**WORK ORDER:**
Answer these from the text about Hannah and her sisters below:
(a) Which actress plays Lee?
(b) What is Holly recovering from?
(c) What does Mickey go through before he faces an existential crisis?

**TEXT SECTION:**
== Segment start ==

Hannah (Mia Farrow) is caring and giving. She’s closed off emotionally.
Lee (Barbara Hershey) is beautiful and passionate. She’s sleeping with Hannah’s husband.
Holly (Dianne West) is funny and vivacious. She’s a recovering coke addict.
These are Hannah and her sisters, the stars of Woody Allen’s drama about the complicated relationships of a family of middle-class New Yorkers. Though one could argue for the inclusion of and their Men at the end of the title, this story is really about the three sisters and the intertwining of their romantic lives. Hannah’s husband Elliot (Michael Caine) becomes involved with Lee, while Hannah’s ex-husband Mickey (Woody Allen), who once dated Holly to disastrous results, finds himself facing an existential crisis after suffering a cancer scare.

== Segment end ==

**DATA TO EXAMINE:**
== Segment start ==

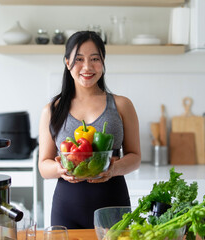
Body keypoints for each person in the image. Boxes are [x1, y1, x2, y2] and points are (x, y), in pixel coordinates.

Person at [38, 31, 141, 229]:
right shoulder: (52, 110)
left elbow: (135, 156)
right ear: (67, 63)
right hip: (67, 208)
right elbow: (44, 166)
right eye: (79, 59)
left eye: (95, 59)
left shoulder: (121, 105)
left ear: (103, 62)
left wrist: (114, 169)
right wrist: (60, 169)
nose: (87, 67)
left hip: (113, 205)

== Segment end ==

**TASK OUTPUT:**
(a) Barbara Hershey
(b) A coke addiction
(c) A cancer scare